Scientific classification
- Kingdom: Animalia
- Phylum: Chordata
- Class: Mammalia
- Order: Chiroptera
- Family: Molossidae
- Genus: Eumops
- Species: E. bonariensis
- Binomial name: Eumops bonariensis Shaw, 1800

= Dwarf bonneted bat =

- Genus: Eumops
- Species: bonariensis
- Authority: Shaw, 1800
- Conservation status: LC

Species of bat

The dwarf bonneted bat, or Peters' mastiff bat (Eumops bonariensis), is a bat species from South and Central America.

==Description==
As its common name implies, E. bonariensis is the smallest species of bonneted bat. Adults measure 9 to 13 cm in total length, and typically weigh between 12 and 20 g. However, there is a significant variation in size between the different subspecies, with the smallest, E. b. nanus, weighing as little as 7 g.

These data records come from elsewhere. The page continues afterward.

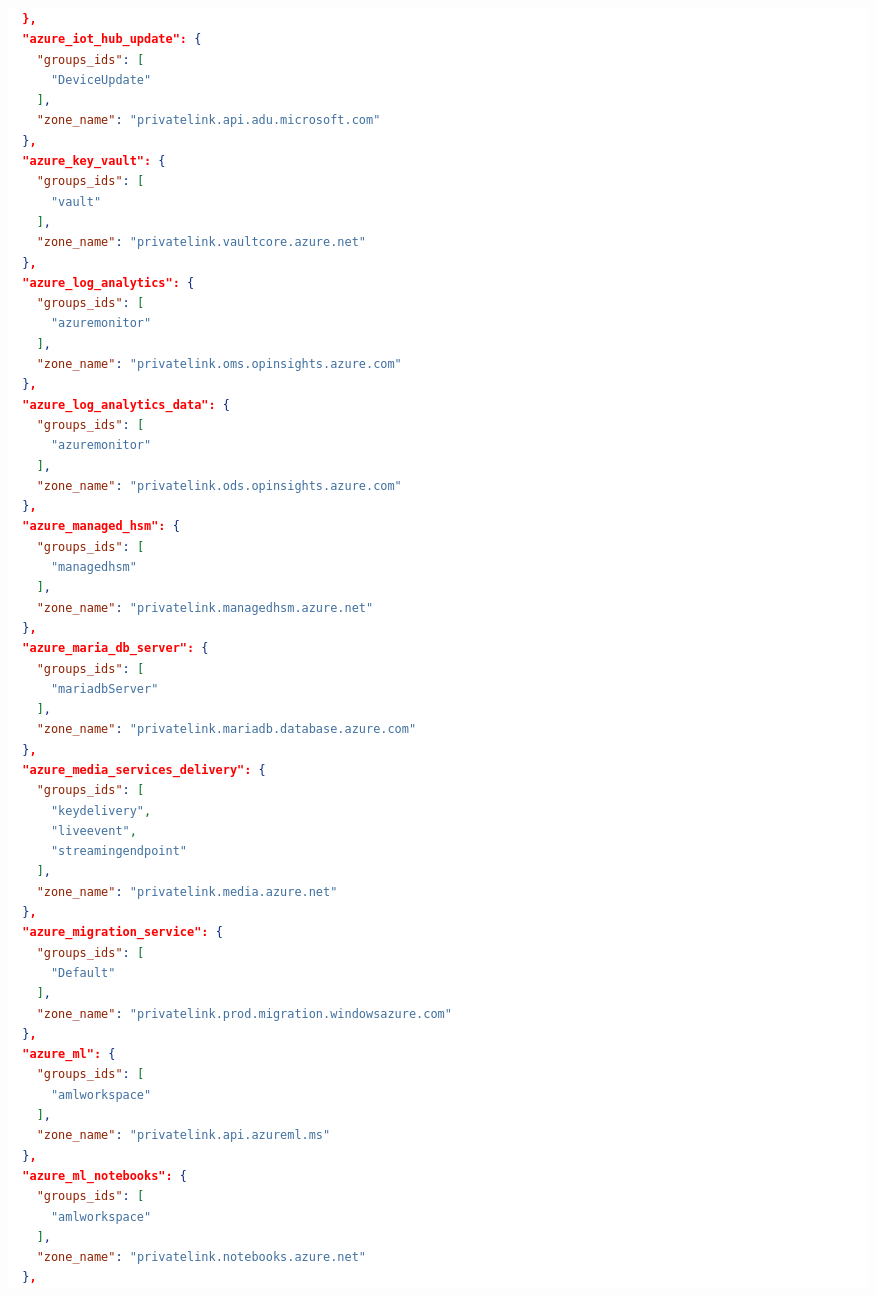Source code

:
 ```json
  },
  "azure_iot_hub_update": {
    "groups_ids": [
      "DeviceUpdate"
    ],
    "zone_name": "privatelink.api.adu.microsoft.com"
  },
  "azure_key_vault": {
    "groups_ids": [
      "vault"
    ],
    "zone_name": "privatelink.vaultcore.azure.net"
  },
  "azure_log_analytics": {
    "groups_ids": [
      "azuremonitor"
    ],
    "zone_name": "privatelink.oms.opinsights.azure.com"
  },
  "azure_log_analytics_data": {
    "groups_ids": [
      "azuremonitor"
    ],
    "zone_name": "privatelink.ods.opinsights.azure.com"
  },
  "azure_managed_hsm": {
    "groups_ids": [
      "managedhsm"
    ],
    "zone_name": "privatelink.managedhsm.azure.net"
  },
  "azure_maria_db_server": {
    "groups_ids": [
      "mariadbServer"
    ],
    "zone_name": "privatelink.mariadb.database.azure.com"
  },
  "azure_media_services_delivery": {
    "groups_ids": [
      "keydelivery",
      "liveevent",
      "streamingendpoint"
    ],
    "zone_name": "privatelink.media.azure.net"
  },
  "azure_migration_service": {
    "groups_ids": [
      "Default"
    ],
    "zone_name": "privatelink.prod.migration.windowsazure.com"
  },
  "azure_ml": {
    "groups_ids": [
      "amlworkspace"
    ],
    "zone_name": "privatelink.api.azureml.ms"
  },
  "azure_ml_notebooks": {
    "groups_ids": [
      "amlworkspace"
    ],
    "zone_name": "privatelink.notebooks.azure.net"
  },
```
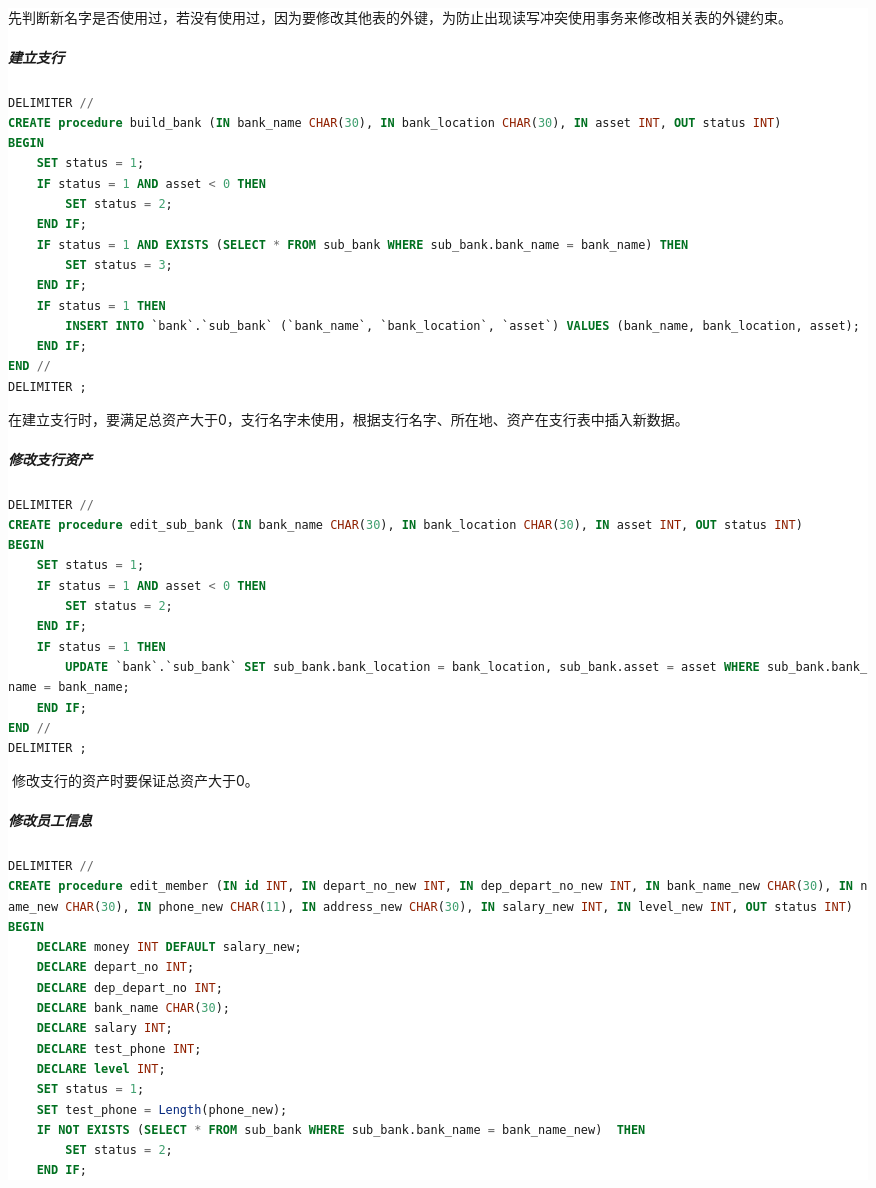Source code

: ​		先判断新名字是否使用过，若没有使用过，因为要修改其他表的外键，为防止出现读写冲突使用事务来修改相关表的外键约束。

##### 建立支行

```sql
DELIMITER //
CREATE procedure build_bank (IN bank_name CHAR(30), IN bank_location CHAR(30), IN asset INT, OUT status INT)
BEGIN
    SET status = 1;
	IF status = 1 AND asset < 0 THEN
		SET status = 2;
	END IF;
    IF status = 1 AND EXISTS (SELECT * FROM sub_bank WHERE sub_bank.bank_name = bank_name) THEN
		SET status = 3;
	END IF;
	IF status = 1 THEN
		INSERT INTO `bank`.`sub_bank` (`bank_name`, `bank_location`, `asset`) VALUES (bank_name, bank_location, asset);
	END IF;
END //
DELIMITER ;
```

​		在建立支行时，要满足总资产大于0，支行名字未使用，根据支行名字、所在地、资产在支行表中插入新数据。

##### 修改支行资产

```sql
DELIMITER //
CREATE procedure edit_sub_bank (IN bank_name CHAR(30), IN bank_location CHAR(30), IN asset INT, OUT status INT)
BEGIN
	SET status = 1;
	IF status = 1 AND asset < 0 THEN
		SET status = 2;
	END IF;
	IF status = 1 THEN
		UPDATE `bank`.`sub_bank` SET sub_bank.bank_location = bank_location, sub_bank.asset = asset WHERE sub_bank.bank_name = bank_name;
	END IF;
END //
DELIMITER ;
```

​		修改支行的资产时要保证总资产大于0。

##### 修改员工信息

```sql
DELIMITER //
CREATE procedure edit_member (IN id INT, IN depart_no_new INT, IN dep_depart_no_new INT, IN bank_name_new CHAR(30), IN name_new CHAR(30), IN phone_new CHAR(11), IN address_new CHAR(30), IN salary_new INT, IN level_new INT, OUT status INT)
BEGIN
	DECLARE money INT DEFAULT salary_new;
    DECLARE depart_no INT;
    DECLARE dep_depart_no INT;
    DECLARE bank_name CHAR(30);
    DECLARE salary INT;
    DECLARE test_phone INT;
    DECLARE level INT;
	SET status = 1;
    SET test_phone = Length(phone_new);
	IF NOT EXISTS (SELECT * FROM sub_bank WHERE sub_bank.bank_name = bank_name_new)  THEN
		SET status = 2;
	END IF;
```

The fur is thick and silky, and ranges from cinnamon to dark chocolate brown, being noticeably paler on the underside of the body. The head has a broad snout with a fringe of stiff hairs on the upper lip, and long, wide, ears connected by a small membrane. The wing membranes are black, but are covered with sparse hairs close to the arms. Males have been observed to have glands on the throat that become enlarged during the breeding season.

==Distribution and habitat==
Dwarf bonneted bats are found from southern Mexico through the whole of Central America, and in every country of South America except Chile. They inhabit a wide range of environments, from dense rainforest to dry thorny scrub. They are most commonly found in lowland habitats, but have been found as high as 1000 m in Colombia. Up to four subspecies are recognised:

- Eumops bonariensis bonariensis – Uruguay and neighbouring regions of Brazil and Argentina
- Eumops bonariensis beckeri – Peru, southern Brazil, Bolivia, Paraguay, northern Argentina
- Eumops bonariensis delticus – northern Brazil, neighbouring regions of other countries
- Eumops bonariensis nanus – Ecuador, Colombia, Venezuela, the Guyanas, and north to southern Mexico

However, E. b. beckeri is sometimes considered synonymous with the Patagonian bonneted bat.

==Biology==
Dwarf bonneted bats feed on flying insects, primarily beetles and moths. They roost in small groups of up to twenty individuals, and are often found sleeping in the roofs of buildings. They are rapid fliers, often remaining high above the ground. They often make loud calls that are audible to humans. Breeding has been recorded from March to June in Mexico, and from October to November at the southern end of the bat's range. Females give birth to a single young.